• [EXERCISE DETAILS]: The whole listing should be given back without any alteration.

• [INFORMATION SUPPLIED]:
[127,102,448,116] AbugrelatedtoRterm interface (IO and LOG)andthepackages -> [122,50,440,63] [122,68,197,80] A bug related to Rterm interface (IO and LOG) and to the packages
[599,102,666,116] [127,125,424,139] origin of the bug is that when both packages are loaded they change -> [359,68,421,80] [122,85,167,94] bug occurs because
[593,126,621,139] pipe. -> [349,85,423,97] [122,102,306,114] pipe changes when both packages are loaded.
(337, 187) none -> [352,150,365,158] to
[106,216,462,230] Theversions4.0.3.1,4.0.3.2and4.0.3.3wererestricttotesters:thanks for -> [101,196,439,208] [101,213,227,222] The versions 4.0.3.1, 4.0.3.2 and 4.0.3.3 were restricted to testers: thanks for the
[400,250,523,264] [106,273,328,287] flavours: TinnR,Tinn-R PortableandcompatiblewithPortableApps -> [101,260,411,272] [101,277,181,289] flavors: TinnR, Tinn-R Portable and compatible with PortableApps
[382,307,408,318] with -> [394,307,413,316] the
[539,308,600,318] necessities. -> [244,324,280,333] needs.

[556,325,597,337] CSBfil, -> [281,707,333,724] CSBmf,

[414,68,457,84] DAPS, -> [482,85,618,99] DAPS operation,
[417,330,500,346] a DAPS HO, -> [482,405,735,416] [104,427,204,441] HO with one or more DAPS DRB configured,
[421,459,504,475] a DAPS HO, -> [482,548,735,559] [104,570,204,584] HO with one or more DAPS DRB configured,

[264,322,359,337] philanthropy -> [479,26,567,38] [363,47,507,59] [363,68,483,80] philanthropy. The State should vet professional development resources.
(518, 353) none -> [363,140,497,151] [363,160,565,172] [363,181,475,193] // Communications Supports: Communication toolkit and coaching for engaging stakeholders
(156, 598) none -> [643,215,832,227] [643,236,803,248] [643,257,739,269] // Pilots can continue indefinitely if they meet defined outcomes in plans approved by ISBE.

• [RESPONSE TO THIS TASK]:
[127,102,448,116] AbugrelatedtoRterm interface (IO and LOG)andthepackages -> [122,50,440,63] [122,68,197,80] A bug related to Rterm interface (IO and LOG) and to the packages
[599,102,666,116] [127,125,424,139] origin of the bug is that when both packages are loaded they change -> [359,68,421,80] [122,85,167,94] bug occurs because
[593,126,621,139] pipe. -> [349,85,423,97] [122,102,306,114] pipe changes when both packages are loaded.
(337, 187) none -> [352,150,365,158] to
[106,216,462,230] Theversions4.0.3.1,4.0.3.2and4.0.3.3wererestricttotesters:thanks for -> [101,196,439,208] [101,213,227,222] The versions 4.0.3.1, 4.0.3.2 and 4.0.3.3 were restricted to testers: thanks for the
[400,250,523,264] [106,273,328,287] flavours: TinnR,Tinn-R PortableandcompatiblewithPortableApps -> [101,260,411,272] [101,277,181,289] flavors: TinnR, Tinn-R Portable and compatible with PortableApps
[382,307,408,318] with -> [394,307,413,316] the
[539,308,600,318] necessities. -> [244,324,280,333] needs.

[556,325,597,337] CSBfil, -> [281,707,333,724] CSBmf,

[414,68,457,84] DAPS, -> [482,85,618,99] DAPS operation,
[417,330,500,346] a DAPS HO, -> [482,405,735,416] [104,427,204,441] HO with one or more DAPS DRB configured,
[421,459,504,475] a DAPS HO, -> [482,548,735,559] [104,570,204,584] HO with one or more DAPS DRB configured,

[264,322,359,337] philanthropy -> [479,26,567,38] [363,47,507,59] [363,68,483,80] philanthropy. The State should vet professional development resources.
(518, 353) none -> [363,140,497,151] [363,160,565,172] [363,181,475,193] // Communications Supports: Communication toolkit and coaching for engaging stakeholders
(156, 598) none -> [643,215,832,227] [643,236,803,248] [643,257,739,269] // Pilots can continue indefinitely if they meet defined outcomes in plans approved by ISBE.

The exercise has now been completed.